Limitations of this study include early termination of the study, due to the findings of significant superiority of buprenorphine on the primary drug use outcome measures, which resulted in a final sample size that was smaller than initially planned.40,41
The observed, non-significant differences in pair-wise comparisons on some drug use and HIV risk reduction measures and retention (e.g., between naltrexone- and placebo-treated patients on all of these measures or between buprenorphine- and naltrexone-treated patients on some of the measures) would not have been likely to reach the level of statistical significance with the originally planned sample size but could be large enough to be of potential clinical importance if found to differ significantly in a much larger study. Missing data, resulting mainly from the high attrition of patients treated with naltrexone or placebo and subsequent loss to follow-up of some non-completing patients, may have blunted the findings with regard to the efficacy of buprenorphine, since most patients who left treatment prematurely had resumed heroin use prior to leaving treatment, and premature discontinuation of treatment is usually followed by relapse. Drug use outcomes and retention were based on objective measures, but HIV risk behaviors were assessed by self-report and could not be validated by objective measures. Despite efforts to maintain the medication blind, differences in medication effects allowed most patients treated with buprenorphine or naltrexone to break the blind and identify correctly the medication they were receiving. Study eligibility criteria, the requirement that all patients complete a residential detoxification before randomization, and the use of a single study site and limited sample size limit the generalisability of the study findings to other patient populations or settings. Buprenorphine may have even greater effectiveness compared to detoxification followed by drug counseling alone or with naltrexone in “real world” settings where heroin-dependent patients are directly inducted on buprenorphine without first needing to undergo detoxification.

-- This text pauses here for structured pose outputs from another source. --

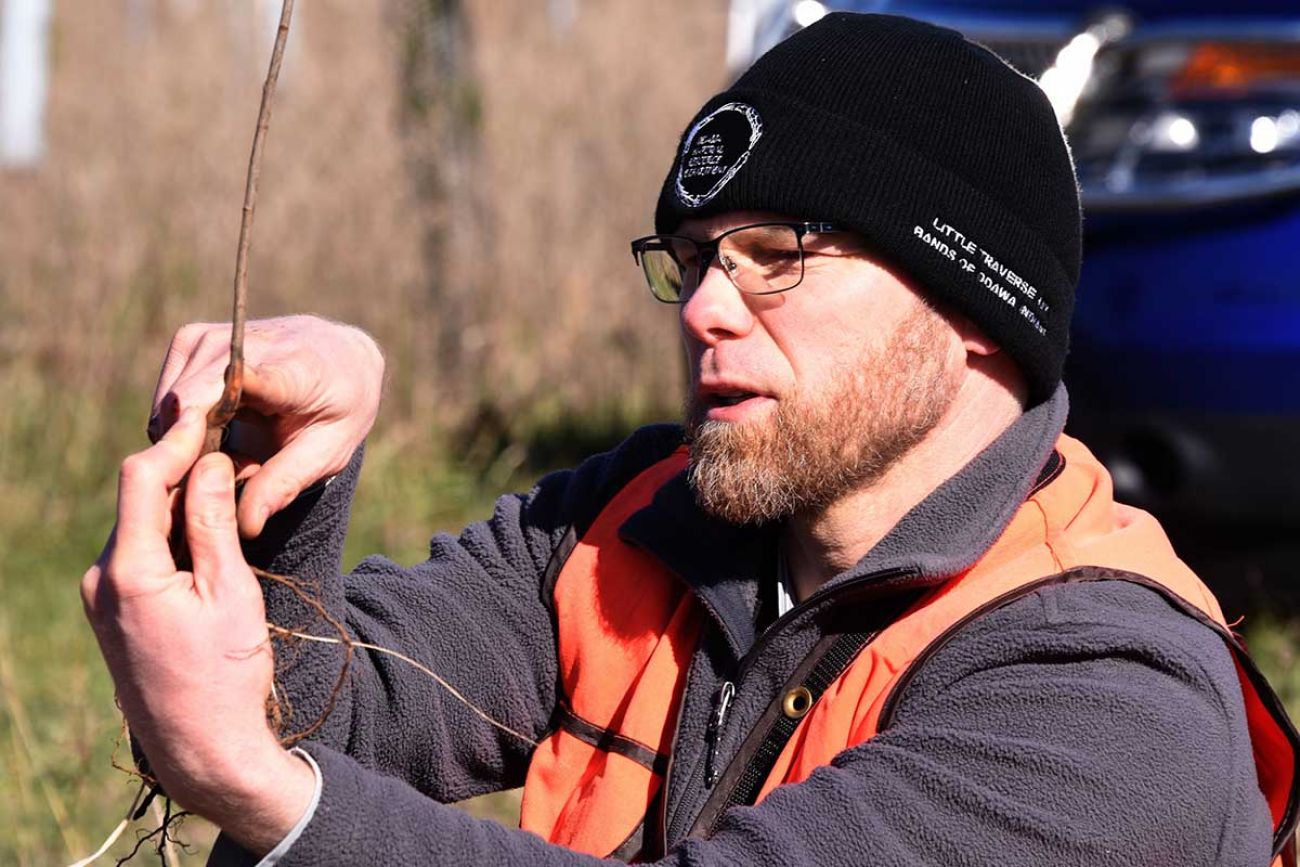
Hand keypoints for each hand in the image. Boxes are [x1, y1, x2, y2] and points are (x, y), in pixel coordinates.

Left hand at [82, 408, 314, 853]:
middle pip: (139, 496)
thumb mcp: (232, 590)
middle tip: (235, 452)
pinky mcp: (113, 611)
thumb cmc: (225, 673)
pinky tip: (210, 536)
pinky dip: (172, 534)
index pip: (141, 476)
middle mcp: (102, 577)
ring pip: (140, 523)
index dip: (177, 440)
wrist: (201, 748)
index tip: (209, 413)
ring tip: (232, 492)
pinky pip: (140, 552)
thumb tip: (208, 462)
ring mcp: (102, 596)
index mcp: (129, 570)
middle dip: (184, 469)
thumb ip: (214, 521)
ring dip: (181, 502)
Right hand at [151, 315, 383, 536]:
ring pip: (170, 405)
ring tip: (225, 459)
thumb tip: (245, 527)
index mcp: (291, 367)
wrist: (340, 357)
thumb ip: (284, 484)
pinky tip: (213, 439)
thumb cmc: (339, 408)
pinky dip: (180, 427)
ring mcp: (213, 336)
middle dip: (191, 452)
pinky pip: (167, 399)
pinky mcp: (192, 339)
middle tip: (215, 486)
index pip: (238, 379)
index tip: (203, 463)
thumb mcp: (328, 451)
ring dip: (185, 442)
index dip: (210, 420)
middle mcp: (245, 342)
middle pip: (189, 402)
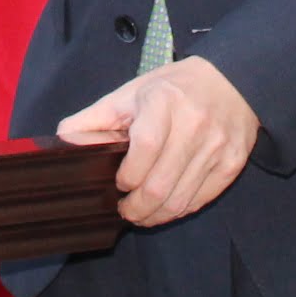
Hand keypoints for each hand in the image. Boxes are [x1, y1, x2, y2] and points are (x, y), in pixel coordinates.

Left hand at [55, 56, 258, 225]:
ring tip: (142, 214)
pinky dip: (178, 210)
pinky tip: (166, 206)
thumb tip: (63, 139)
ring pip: (179, 200)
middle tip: (125, 211)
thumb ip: (95, 118)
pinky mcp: (233, 164)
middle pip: (159, 185)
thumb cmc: (174, 88)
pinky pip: (200, 200)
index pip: (144, 148)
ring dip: (155, 216)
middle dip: (136, 208)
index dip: (127, 175)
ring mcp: (217, 147)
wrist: (232, 80)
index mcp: (164, 101)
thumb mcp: (131, 92)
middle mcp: (194, 124)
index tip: (118, 183)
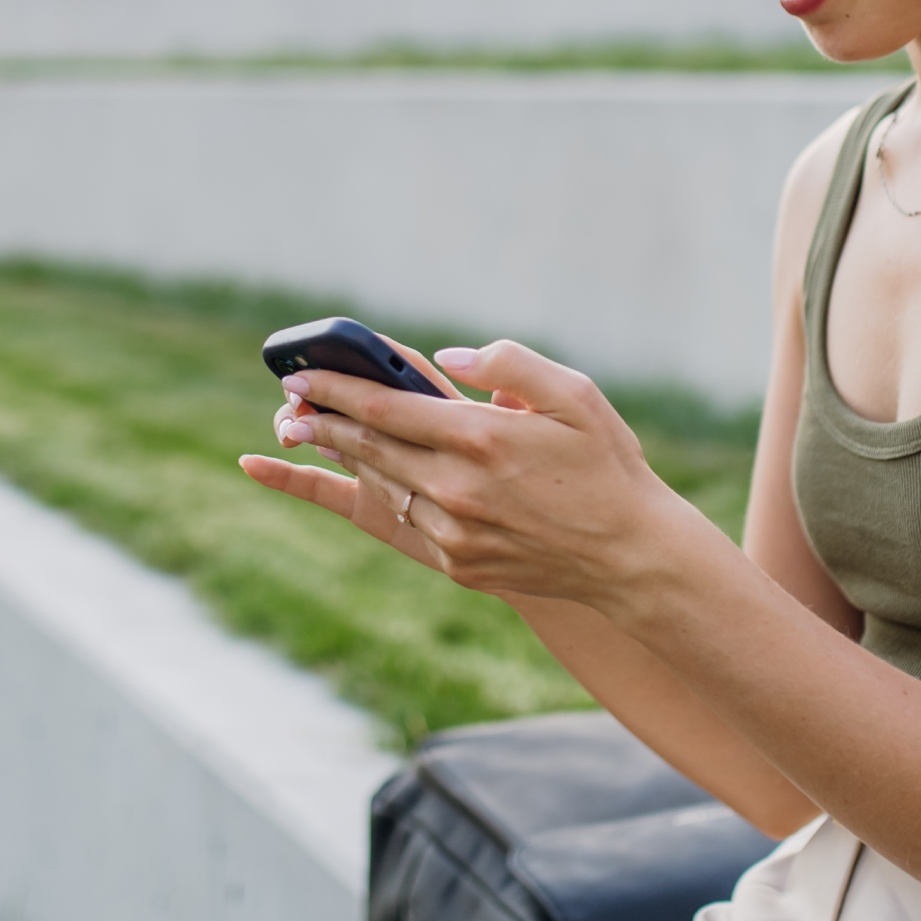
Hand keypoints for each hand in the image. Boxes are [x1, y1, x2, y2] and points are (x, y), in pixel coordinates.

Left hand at [242, 337, 719, 611]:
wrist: (631, 555)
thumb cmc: (606, 464)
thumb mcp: (574, 394)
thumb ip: (508, 363)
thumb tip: (447, 356)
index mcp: (480, 438)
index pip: (384, 407)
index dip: (335, 389)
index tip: (300, 375)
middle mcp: (458, 487)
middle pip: (370, 447)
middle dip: (323, 422)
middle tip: (288, 405)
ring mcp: (455, 532)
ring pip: (384, 485)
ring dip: (347, 458)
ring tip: (317, 435)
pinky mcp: (459, 563)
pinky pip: (410, 520)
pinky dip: (389, 492)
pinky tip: (379, 475)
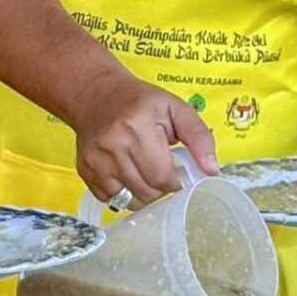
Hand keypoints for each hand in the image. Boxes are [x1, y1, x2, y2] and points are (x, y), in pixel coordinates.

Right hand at [66, 72, 217, 207]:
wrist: (96, 95)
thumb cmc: (140, 102)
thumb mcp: (176, 108)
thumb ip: (199, 137)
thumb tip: (212, 170)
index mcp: (137, 128)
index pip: (162, 177)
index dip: (175, 180)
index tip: (175, 169)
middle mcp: (112, 145)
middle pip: (147, 192)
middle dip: (160, 187)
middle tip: (160, 168)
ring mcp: (95, 160)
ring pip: (129, 200)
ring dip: (143, 192)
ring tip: (144, 170)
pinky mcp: (85, 170)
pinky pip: (110, 199)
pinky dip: (124, 193)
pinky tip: (126, 173)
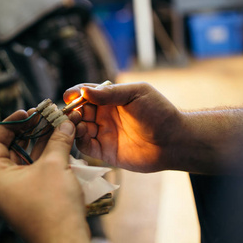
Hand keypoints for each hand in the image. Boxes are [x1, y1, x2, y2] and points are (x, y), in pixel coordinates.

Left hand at [0, 110, 94, 242]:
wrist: (65, 241)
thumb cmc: (52, 208)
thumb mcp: (54, 166)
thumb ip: (58, 141)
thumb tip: (65, 124)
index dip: (9, 124)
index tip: (25, 113)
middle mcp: (4, 185)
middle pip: (13, 149)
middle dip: (30, 132)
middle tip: (44, 117)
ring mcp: (19, 193)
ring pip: (27, 161)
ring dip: (42, 144)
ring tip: (56, 127)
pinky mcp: (33, 199)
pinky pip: (37, 172)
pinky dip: (48, 158)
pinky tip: (61, 145)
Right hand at [64, 82, 181, 172]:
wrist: (173, 141)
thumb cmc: (158, 112)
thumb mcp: (136, 94)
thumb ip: (110, 93)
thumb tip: (84, 91)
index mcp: (111, 99)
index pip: (87, 94)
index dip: (76, 94)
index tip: (68, 96)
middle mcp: (105, 116)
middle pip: (80, 111)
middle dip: (72, 110)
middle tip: (70, 112)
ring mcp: (104, 133)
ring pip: (80, 128)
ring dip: (74, 125)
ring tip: (75, 123)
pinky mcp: (105, 152)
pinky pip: (86, 146)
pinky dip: (79, 140)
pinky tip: (82, 135)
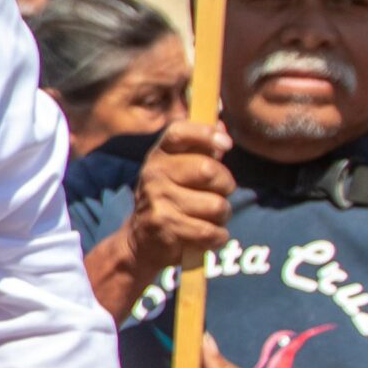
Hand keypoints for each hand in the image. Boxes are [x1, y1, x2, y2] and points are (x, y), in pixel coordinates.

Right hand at [123, 120, 235, 276]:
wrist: (141, 240)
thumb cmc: (170, 198)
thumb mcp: (178, 170)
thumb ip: (201, 149)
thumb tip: (222, 127)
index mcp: (159, 155)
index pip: (179, 132)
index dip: (206, 133)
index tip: (226, 144)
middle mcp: (154, 174)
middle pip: (208, 169)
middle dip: (225, 184)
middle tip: (219, 192)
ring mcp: (158, 201)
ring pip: (216, 205)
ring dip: (221, 214)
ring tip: (208, 216)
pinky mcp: (166, 227)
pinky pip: (211, 231)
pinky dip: (217, 236)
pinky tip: (206, 234)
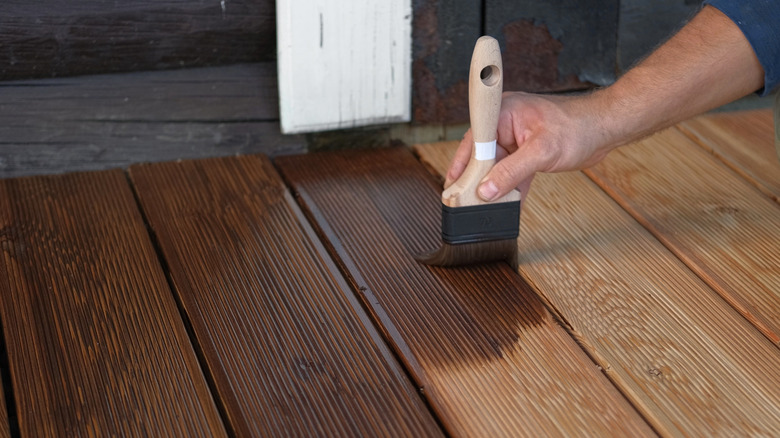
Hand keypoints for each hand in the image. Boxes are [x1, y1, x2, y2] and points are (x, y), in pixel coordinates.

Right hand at [445, 91, 613, 201]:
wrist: (605, 128)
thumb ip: (512, 172)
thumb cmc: (578, 127)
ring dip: (495, 185)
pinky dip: (511, 187)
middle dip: (478, 179)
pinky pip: (512, 171)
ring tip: (486, 206)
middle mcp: (505, 123)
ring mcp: (516, 138)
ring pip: (497, 166)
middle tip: (468, 201)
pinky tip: (508, 204)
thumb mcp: (541, 152)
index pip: (474, 140)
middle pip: (482, 155)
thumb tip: (488, 190)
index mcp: (503, 113)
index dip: (462, 163)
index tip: (453, 184)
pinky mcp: (527, 151)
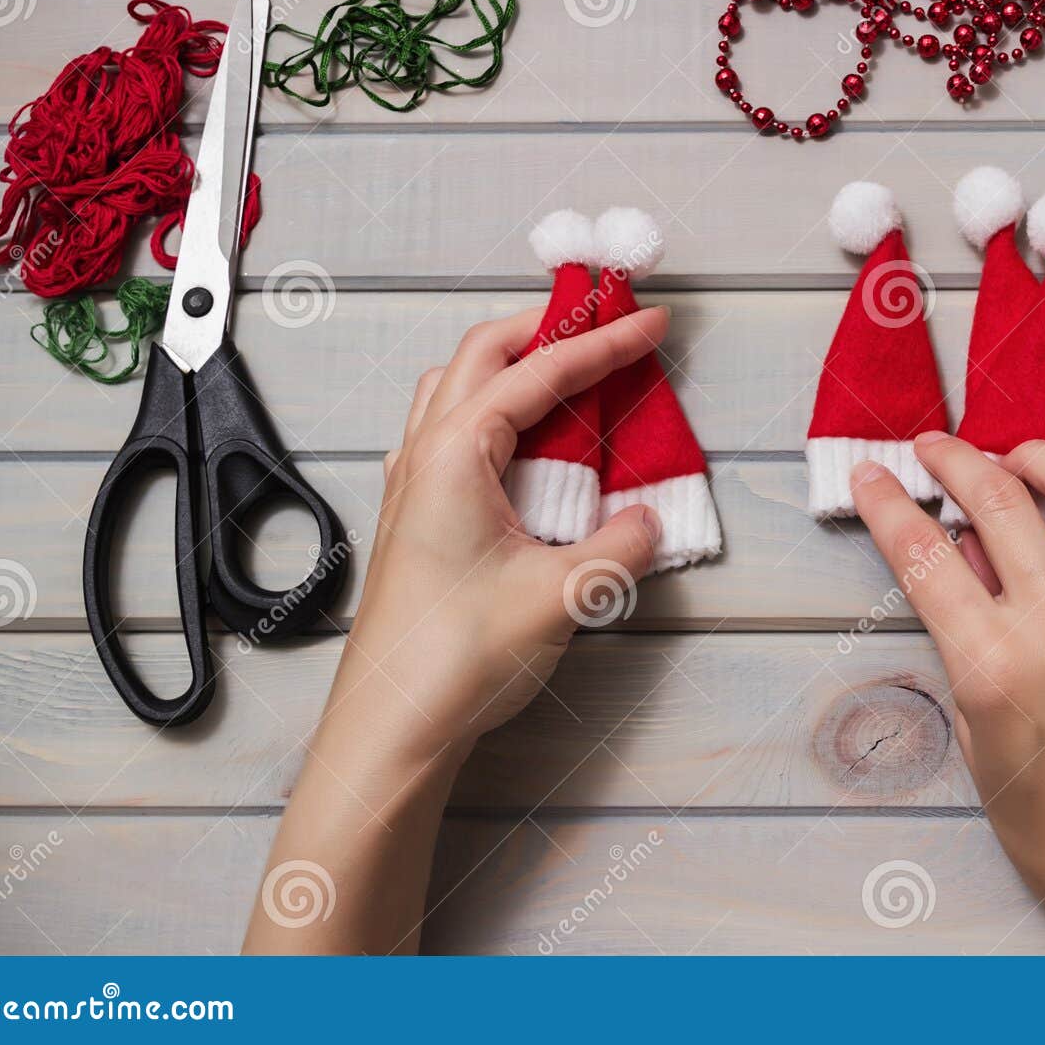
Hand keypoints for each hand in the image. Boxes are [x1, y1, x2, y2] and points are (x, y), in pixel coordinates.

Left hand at [331, 305, 667, 764]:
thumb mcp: (561, 596)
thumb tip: (651, 520)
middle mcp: (424, 456)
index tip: (647, 323)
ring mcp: (413, 485)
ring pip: (459, 388)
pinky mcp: (417, 518)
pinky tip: (528, 444)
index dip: (602, 342)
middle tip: (606, 319)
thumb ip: (620, 546)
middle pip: (483, 353)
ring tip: (570, 370)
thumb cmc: (451, 660)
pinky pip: (454, 433)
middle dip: (548, 327)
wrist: (393, 725)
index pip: (538, 371)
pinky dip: (498, 412)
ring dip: (515, 365)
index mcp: (453, 454)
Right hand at [850, 435, 1044, 954]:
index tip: (873, 474)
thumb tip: (955, 557)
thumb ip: (961, 641)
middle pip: (996, 501)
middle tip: (934, 447)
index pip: (922, 554)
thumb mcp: (977, 740)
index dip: (887, 503)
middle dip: (953, 458)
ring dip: (1038, 456)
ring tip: (1014, 456)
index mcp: (994, 667)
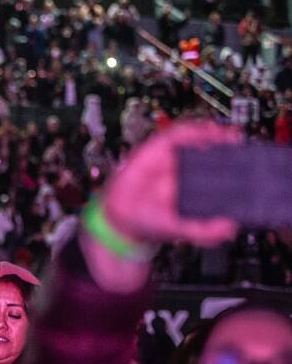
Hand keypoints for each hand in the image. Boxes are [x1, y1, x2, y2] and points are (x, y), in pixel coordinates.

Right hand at [100, 120, 239, 247]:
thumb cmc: (148, 222)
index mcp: (193, 185)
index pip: (217, 166)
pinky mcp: (152, 151)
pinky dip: (187, 131)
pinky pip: (171, 136)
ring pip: (191, 137)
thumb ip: (204, 232)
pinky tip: (199, 132)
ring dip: (208, 132)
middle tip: (236, 139)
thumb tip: (230, 228)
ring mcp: (168, 159)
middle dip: (224, 140)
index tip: (244, 155)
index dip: (231, 158)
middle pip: (207, 147)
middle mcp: (183, 169)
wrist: (120, 221)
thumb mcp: (180, 230)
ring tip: (221, 133)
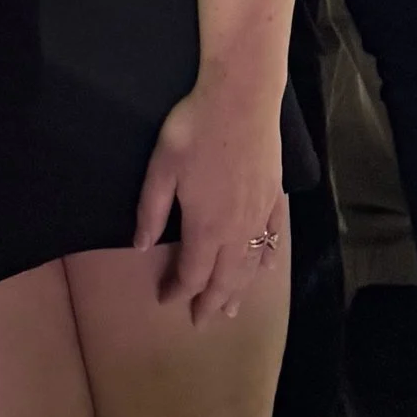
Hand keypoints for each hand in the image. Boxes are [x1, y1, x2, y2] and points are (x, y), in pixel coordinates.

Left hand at [134, 70, 285, 325]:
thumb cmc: (196, 128)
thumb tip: (141, 247)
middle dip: (210, 303)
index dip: (178, 291)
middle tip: (200, 321)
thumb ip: (151, 211)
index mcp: (206, 227)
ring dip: (240, 290)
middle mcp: (237, 230)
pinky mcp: (275, 196)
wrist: (242, 95)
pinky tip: (267, 267)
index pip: (192, 274)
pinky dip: (269, 257)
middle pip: (225, 279)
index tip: (166, 299)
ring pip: (251, 265)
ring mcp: (260, 214)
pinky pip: (274, 237)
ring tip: (232, 309)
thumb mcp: (161, 168)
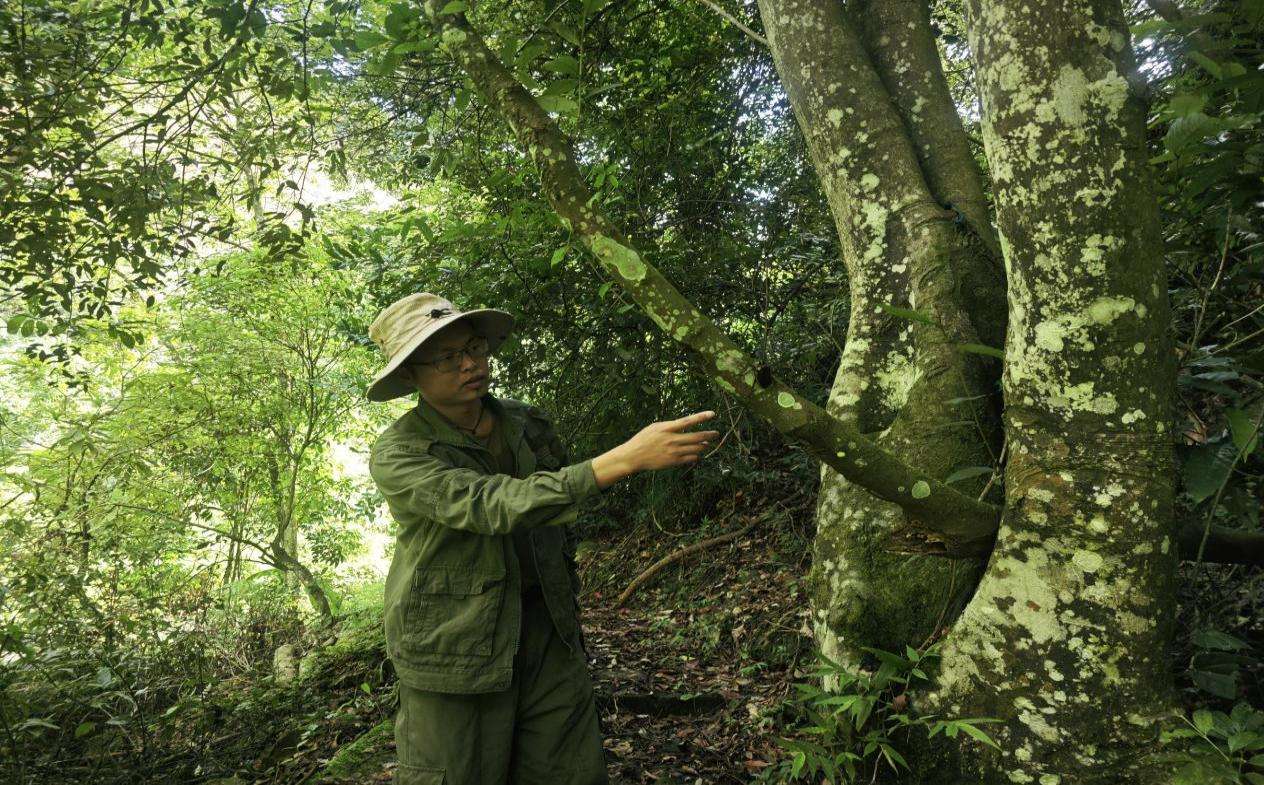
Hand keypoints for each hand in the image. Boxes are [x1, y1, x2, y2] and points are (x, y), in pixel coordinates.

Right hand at [591, 411, 718, 488]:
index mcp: (667, 428)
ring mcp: (673, 452)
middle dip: (709, 435)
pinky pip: (691, 459)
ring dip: (704, 446)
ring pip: (696, 449)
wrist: (634, 456)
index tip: (713, 414)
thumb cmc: (644, 439)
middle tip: (716, 433)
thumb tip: (685, 425)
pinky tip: (697, 454)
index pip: (688, 421)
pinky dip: (696, 456)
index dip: (701, 417)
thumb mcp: (655, 427)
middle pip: (697, 437)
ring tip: (706, 444)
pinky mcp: (673, 462)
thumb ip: (671, 426)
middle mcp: (672, 439)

This study has important implications for clinical practice and public health policy. Although opioid agonist maintenance treatment remains unavailable in many areas, the findings of this study provide strong support for the efficacy of buprenorphine maintenance treatment for reducing illicit opioid use and retaining patients in treatment, compared to either naltrexone maintenance treatment or drug counseling only, and some support for the potential efficacy of all 3 treatments to reduce HIV transmission risk associated with injection drug use.3,14,15
The ease of induction onto buprenorphine in ambulatory settings, the low incidence of serious adverse events or medical symptoms leading to treatment discontinuation associated with buprenorphine in this study and previous studies,18,42
and the potential for providing more liberal take home doses than were provided in the clinical trial also facilitate dissemination of this treatment. These considerations support dissemination of opioid agonist maintenance treatment with buprenorphine or methadone (which has at least comparable efficacy, greater ease of induction, and generally lower medication cost compared to buprenorphine) as an important component of an effective public health approach for reducing problems associated with heroin dependence.